Alberto Stefani –  Presidente della Regione del Veneto per la coalizione del centrodestra

Zaia salva la Lega. Eletto il leghista Alberto Stefani alla presidenza della Regione. Fratelli d’Italia cresce in percentuale e seggi. Cresce in misura minore anche Forza Italia

La forte flessione nell’affluenza al voto -16,5%  è un segnale d’allarme che deve preoccupare tutti  

Il Centro Destra si riconferma alla guida del Veneto eleggendo il giovane Presidente Alberto Stefani. La scarsa affluenza alle urne penalizza la maggioranza uscente, che registra la riduzione del numero dei propri rappresentanti in laguna. Infatti, rispetto ai quaranta (40) del 2020, la perdita è secca, meno sette (-7) consiglieri. Probabilmente, trentatré (33) saranno i neo-eletti nel centro-destra, restando invariato il totale da ripartire, 49 scranni con vista sul Canal Grande.

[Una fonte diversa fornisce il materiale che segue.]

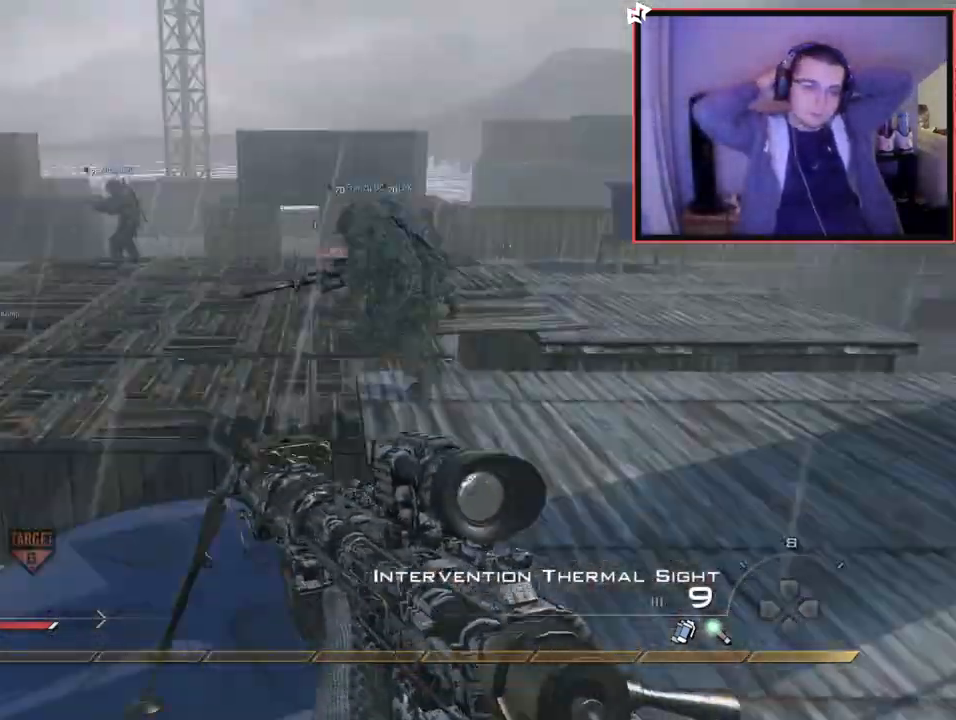
{"buttons": [], "left_stick": "up", "right_stick": "center", "events": [[33, "right_stick", "center"], [150, "L3", "up"], [333, "right_stick", "left"], [450, "right_stick", "center"]]}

Il Centro Sinistra allargato incrementa in consenso e consiglieri rispetto al 2020 (+4).  Le forze alternative potranno contare su quattordici (14) consiglieri anziché i dieci (10) del 2020.   È questo un elemento non solo per la dialettica consiliare dentro Palazzo Ferro Fini versus Palazzi Balbi sede della Giunta Regionale, ma perché l’opposizione sarà in grado di mettere sotto scacco la maggioranza proponendo (se del caso imponendo)  la convocazione obbligatoria di sedute consiliari al fine di discutere argomenti che interessano la società civile, il tessuto produttivo e i cittadini veneti. Il Presidente e gli Assessori non potranno più disertare le “chiamate” della minoranza, snobbandola come spesso ha fatto dal Luca Zaia, se richiesti dovranno essere presenti rispondendo di ciò che stanno facendo, non fanno, oppure hanno omesso di fare.

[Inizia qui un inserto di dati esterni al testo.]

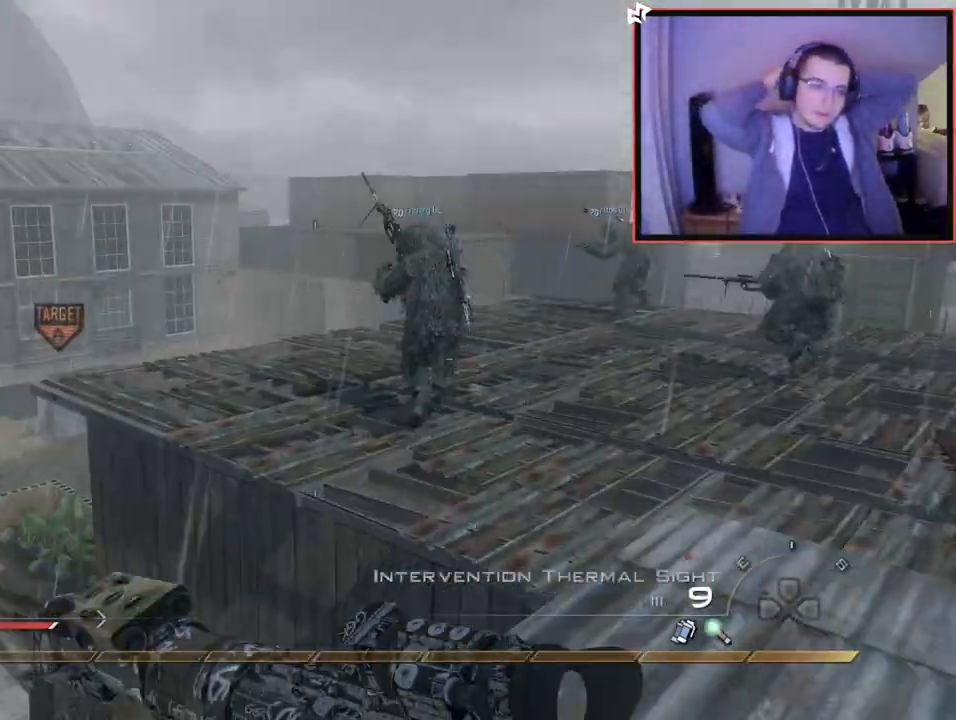
{"buttons": [], "left_stick": "up", "right_stick": "left", "events": [[484, "right_stick", "left"]]}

La new entry è Riccardo Szumski, leader del movimento “Resistere Veneto” con due seggi (+2), la vera sorpresa di queste  elezioni. E’  un medico radiato dall’Ordine, vicino alle posizioni dei No-Vax, ex militante leghista che, per sua stessa ammissione, si colloca politicamente in posizione alla destra della maggioranza uscente. Szumski è stato  sindaco di Santa Lucia di Piave,  è conosciuto per le sue iniziative “venetiste”, dall’uso del dialetto negli atti comunali al costante contrasto verso le celebrazioni civili nazionali.

Il marcato calo della partecipazione al voto in Veneto, meno 16.5%, è un forte campanello d’allarme che deve  preoccupare tutte le forze politiche in campo. La decrescita infelice è, comunque,  una tendenza nazionale che ha riguardato tutte e tre le regioni andate al voto. In media nazionale si è registrato un calo generalizzato,  nel 2020 l’affluenza media era stata del 57.6% nel 2025. 43.6 %.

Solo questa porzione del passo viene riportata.